(Paris) Travaux suspendus, contestations et coraux brisés : l’organisation des épreuves de surf sur la vague de Teahupo’o à Tahiti a connu de multiples rebondissements depuis l’annonce en fanfare de ce qui se veut être l’un des temps forts des Jeux olympiques 2024.

Décembre 2019 : Teahupo’o décroche les Jeux

Les organisateurs des Jeux de Paris-2024 officialisent le choix de l’île polynésienne et de sa vague mythique pour accueillir les épreuves de surf, sport de glisse qui a fait ses grands débuts à Tokyo.

Située dans l’Océan Pacifique Sud, à 15 000 km de Paris, l’île polynésienne était en concurrence avec trois sites dans le sud-ouest de la métropole et un en Bretagne.

Selon le Comité d’organisation (Cojo), les critères de coût financier ou d’impact environnemental ne permettaient alors pas de distinguer nettement les candidatures, mais « le critère sportif » avait fait la différence.

La qualité de la vague de Teahupo’o est reconnue par les surfeurs du monde entier.

« C’est un honneur et une fierté pour notre territoire, en tant que “nation française du surf”, terre d’origine de la discipline et unique candidat ultramarin, d’avoir été choisi », réagit alors la présidence de la Polynésie française.

Novembre 2021 : Premières inquiétudes

Une délégation du comité d’organisation se rend dans le petit village de la presqu’île de Tahiti pour lever les premières inquiétudes des habitants, qui craignent une transformation irrémédiable du site.
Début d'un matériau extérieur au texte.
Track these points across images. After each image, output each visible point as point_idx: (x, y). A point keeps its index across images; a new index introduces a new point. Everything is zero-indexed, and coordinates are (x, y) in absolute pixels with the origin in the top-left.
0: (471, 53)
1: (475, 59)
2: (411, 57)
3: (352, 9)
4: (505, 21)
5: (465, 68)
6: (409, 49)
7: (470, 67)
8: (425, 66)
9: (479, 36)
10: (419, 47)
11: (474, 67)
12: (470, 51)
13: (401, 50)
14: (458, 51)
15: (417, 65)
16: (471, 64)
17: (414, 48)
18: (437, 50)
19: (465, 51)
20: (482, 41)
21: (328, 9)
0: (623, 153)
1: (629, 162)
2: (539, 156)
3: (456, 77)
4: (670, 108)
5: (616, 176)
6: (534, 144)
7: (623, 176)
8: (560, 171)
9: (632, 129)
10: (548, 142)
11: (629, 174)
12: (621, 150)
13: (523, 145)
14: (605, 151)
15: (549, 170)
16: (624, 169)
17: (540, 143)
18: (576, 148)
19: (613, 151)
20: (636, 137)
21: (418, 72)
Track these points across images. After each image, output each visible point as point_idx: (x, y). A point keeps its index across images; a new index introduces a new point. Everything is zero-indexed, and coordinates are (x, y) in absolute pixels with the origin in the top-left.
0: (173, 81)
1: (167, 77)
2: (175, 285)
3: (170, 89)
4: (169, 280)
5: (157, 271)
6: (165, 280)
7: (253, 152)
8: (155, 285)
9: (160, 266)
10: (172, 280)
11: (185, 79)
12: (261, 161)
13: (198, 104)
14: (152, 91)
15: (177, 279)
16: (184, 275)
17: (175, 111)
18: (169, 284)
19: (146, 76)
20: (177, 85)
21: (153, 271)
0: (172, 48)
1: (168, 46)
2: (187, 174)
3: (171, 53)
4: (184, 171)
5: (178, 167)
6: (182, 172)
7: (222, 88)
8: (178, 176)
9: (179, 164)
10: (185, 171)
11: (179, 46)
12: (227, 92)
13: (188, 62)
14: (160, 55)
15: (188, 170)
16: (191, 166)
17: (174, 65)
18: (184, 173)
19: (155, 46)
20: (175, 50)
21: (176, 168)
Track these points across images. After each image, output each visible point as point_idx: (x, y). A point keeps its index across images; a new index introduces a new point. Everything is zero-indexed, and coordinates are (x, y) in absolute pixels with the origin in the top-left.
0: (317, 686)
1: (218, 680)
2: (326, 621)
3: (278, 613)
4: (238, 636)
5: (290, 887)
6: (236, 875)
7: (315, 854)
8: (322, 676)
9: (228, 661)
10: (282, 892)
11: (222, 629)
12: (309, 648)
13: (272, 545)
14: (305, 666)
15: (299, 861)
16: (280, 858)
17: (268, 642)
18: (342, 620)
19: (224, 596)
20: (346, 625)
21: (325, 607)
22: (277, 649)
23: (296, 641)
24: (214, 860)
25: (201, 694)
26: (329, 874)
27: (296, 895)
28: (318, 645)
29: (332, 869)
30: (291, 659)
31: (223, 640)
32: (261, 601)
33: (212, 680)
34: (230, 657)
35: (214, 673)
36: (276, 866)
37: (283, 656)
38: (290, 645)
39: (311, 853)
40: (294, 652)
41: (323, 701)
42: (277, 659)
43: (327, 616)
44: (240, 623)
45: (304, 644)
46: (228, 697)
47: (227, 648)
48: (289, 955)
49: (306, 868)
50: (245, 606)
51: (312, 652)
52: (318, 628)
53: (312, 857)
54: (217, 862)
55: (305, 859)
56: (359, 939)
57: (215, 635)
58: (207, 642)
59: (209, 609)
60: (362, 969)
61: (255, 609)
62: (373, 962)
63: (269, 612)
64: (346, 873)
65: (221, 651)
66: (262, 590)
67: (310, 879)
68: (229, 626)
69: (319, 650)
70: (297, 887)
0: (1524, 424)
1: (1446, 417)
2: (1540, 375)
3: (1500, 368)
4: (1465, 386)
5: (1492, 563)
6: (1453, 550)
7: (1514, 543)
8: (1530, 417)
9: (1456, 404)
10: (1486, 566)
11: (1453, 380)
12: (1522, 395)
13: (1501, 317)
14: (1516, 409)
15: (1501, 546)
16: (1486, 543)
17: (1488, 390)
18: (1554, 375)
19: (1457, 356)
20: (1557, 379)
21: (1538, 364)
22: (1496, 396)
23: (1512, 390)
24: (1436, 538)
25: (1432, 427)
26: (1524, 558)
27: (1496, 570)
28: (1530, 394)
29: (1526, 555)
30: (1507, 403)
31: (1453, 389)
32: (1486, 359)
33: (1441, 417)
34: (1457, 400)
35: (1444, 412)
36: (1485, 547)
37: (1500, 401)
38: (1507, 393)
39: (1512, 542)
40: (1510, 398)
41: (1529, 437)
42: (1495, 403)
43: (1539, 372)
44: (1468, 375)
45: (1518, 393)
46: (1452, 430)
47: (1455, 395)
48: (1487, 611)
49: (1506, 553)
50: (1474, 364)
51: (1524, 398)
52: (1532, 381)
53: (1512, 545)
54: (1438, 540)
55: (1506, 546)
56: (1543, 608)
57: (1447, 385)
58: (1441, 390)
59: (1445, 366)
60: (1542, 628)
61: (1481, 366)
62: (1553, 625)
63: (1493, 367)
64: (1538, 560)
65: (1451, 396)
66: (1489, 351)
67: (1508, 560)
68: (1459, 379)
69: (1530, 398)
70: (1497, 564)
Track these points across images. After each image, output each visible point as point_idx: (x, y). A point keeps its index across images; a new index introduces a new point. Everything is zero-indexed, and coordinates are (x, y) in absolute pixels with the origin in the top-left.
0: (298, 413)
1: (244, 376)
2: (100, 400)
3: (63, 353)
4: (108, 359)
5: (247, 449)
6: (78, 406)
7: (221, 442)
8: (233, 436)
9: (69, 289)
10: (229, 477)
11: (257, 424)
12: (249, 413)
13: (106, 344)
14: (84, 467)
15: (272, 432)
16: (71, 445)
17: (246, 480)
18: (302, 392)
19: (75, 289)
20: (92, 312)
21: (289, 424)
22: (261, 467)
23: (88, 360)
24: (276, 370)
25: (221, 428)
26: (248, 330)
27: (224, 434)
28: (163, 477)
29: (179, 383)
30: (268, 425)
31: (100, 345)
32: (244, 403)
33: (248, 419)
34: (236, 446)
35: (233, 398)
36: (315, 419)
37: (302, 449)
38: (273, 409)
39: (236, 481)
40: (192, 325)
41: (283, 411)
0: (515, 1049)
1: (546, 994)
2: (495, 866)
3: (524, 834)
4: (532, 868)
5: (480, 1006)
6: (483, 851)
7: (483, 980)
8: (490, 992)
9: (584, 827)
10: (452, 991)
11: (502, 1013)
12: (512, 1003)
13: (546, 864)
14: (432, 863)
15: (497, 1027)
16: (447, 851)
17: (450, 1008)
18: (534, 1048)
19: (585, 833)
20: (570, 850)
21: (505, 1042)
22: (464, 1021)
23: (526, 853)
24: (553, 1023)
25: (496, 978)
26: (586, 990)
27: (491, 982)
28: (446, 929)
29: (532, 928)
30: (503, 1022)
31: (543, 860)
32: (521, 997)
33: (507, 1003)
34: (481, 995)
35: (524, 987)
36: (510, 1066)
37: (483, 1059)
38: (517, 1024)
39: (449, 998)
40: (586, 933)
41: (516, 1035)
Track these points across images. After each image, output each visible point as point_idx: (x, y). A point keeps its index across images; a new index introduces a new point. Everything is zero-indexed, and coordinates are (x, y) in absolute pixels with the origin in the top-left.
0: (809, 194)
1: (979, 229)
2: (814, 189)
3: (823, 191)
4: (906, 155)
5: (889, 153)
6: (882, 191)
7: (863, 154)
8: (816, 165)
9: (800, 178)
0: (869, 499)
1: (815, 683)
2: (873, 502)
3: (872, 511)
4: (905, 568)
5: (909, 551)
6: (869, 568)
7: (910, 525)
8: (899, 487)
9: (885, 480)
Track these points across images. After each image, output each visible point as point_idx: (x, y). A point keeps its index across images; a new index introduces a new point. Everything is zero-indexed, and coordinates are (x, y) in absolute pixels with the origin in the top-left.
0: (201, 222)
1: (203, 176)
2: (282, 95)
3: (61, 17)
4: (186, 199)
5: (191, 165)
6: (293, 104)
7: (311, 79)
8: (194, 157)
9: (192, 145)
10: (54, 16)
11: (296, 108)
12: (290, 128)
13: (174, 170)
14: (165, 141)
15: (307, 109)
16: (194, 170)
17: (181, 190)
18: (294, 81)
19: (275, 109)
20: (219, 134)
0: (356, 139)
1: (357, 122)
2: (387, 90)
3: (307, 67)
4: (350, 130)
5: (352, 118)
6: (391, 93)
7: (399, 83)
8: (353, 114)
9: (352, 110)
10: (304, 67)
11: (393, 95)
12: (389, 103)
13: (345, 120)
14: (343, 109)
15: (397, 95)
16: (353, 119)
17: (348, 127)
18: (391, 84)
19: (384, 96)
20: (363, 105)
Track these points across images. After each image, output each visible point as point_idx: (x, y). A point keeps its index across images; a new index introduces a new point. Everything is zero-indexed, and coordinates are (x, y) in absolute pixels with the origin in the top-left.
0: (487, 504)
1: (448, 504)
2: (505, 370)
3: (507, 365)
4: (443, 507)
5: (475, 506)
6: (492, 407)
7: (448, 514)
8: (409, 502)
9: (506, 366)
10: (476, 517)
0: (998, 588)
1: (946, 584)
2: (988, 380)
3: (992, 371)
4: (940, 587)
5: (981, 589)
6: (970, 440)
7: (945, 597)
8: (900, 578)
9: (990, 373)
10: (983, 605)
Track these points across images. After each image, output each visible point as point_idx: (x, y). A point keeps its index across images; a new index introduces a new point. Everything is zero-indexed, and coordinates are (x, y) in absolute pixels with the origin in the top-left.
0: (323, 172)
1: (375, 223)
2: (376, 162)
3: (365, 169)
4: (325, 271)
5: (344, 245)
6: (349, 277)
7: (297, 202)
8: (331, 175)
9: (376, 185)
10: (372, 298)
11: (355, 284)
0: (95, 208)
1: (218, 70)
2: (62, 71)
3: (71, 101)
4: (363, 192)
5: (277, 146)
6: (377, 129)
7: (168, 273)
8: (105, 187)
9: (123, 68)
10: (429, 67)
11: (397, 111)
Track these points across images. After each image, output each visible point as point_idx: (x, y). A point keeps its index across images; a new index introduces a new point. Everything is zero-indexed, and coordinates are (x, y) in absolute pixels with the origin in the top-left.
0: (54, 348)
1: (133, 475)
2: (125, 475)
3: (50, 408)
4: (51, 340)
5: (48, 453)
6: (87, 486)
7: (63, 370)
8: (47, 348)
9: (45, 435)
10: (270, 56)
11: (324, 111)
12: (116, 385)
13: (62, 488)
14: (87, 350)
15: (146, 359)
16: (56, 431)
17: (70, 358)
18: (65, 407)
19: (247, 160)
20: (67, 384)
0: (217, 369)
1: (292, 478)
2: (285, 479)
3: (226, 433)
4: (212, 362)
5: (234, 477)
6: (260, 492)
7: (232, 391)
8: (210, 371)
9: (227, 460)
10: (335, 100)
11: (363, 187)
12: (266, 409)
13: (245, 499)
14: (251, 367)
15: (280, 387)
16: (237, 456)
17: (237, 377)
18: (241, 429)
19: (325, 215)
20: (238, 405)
« C’est la première fois que les Jeux vont s’adapter au site, et non l’inverse », insiste à l’époque Anne Murac, en charge au sein de Paris-2024 de la coordination avec la Polynésie française, qui souhaite laisser « l’empreinte la plus minime qui soit ».

Août 2022 : Signature des conventions

Après avoir séjourné six jours sur place, Tony Estanguet, le président de Paris-2024, signe depuis Tahiti trois conventions entérinant le choix de Teahupo’o comme site des épreuves olympiques.

L’une de ces conventions concerne plus spécifiquement l’installation d’infrastructures temporaires à proximité du spot. Certains aménagements, comme la construction de logements pour les compétiteurs sur place, sont refusés par une partie des habitants.

« Nous sommes sur la voie de la réussite », promet tout de même Édouard Fritch, alors président de la Polynésie française.

Été 2023 : Changement de gouvernance

Élu le 12 mai à la présidence de la Polynésie, l’indépendantiste Moetai Brotherson vient à Paris et rencontre la ministre des Sports, Amélie Oudéa-Castéra, et le président du comité d’organisation des Jeux Tony Estanguet, pour évoquer le dossier.

« Nous avons un certain nombre d’exigences par rapport à la tenue de ces épreuves dont on veut absolument qu’elles se déroulent chez nous », dit M. Brotherson. Quelques semaines plus tard, Gérald Darmanin et Oudéa-Castéra vont à leur tour en Polynésie pour s’entretenir avec Brotherson sur les futures installations olympiques.

Octobre 2023 : La tour de la discorde

Le projet d’installation d’une nouvelle tour des juges en aluminium en plein lagon, pour remplacer une tour en bois qui est n’est plus aux normes depuis plus de dix ans, cristallise les tensions sur place.

Mi-octobre, une marche pacifique rassemble plusieurs centaines de personnes, dénonçant les travaux de forage à venir pour installer la tour et s’alarmant d’une possible destruction des coraux.

Moetai Brotherson déclare début novembre envisager de déplacer l’épreuve sur un spot de repli sur l’île, mais il se ravise quelques jours plus tard. La gouvernance polynésienne annonce alors avoir trouvé un compromis avec les opposants, proposant d’installer une tour allégée qui nécessitera moins de travaux dans le lagon.

La légende du surf Kelly Slater et de nombreux autres athlètes internationaux apportent désormais leur soutien à la contestation locale.

Décembre 2023 : Coraux brisés et accord trouvé

Lors d’essais techniques, filmés par des associations de défense de l’environnement, une barge prévue pour l’installation de la nouvelle tour des juges brise du corail.

Moetai Brotherson annule sa visite sur le site et annonce la suspension des travaux. La fédération internationale de surf et l’ONG Surfrider demandent d’explorer « d’autres solutions », mais les organisateurs des Jeux excluent l’hypothèse d’un plan B.

Après plusieurs jours d’échanges avec les associations environnementales, le président polynésien annonce le maintien de l’épreuve à Teahupo’o et la reprise des travaux. Un travail de balisage sera notamment mené par des spécialistes locaux pour créer un chenal permettant de ne pas abîmer les coraux, et les barges destinées aux travaux seront plus petites.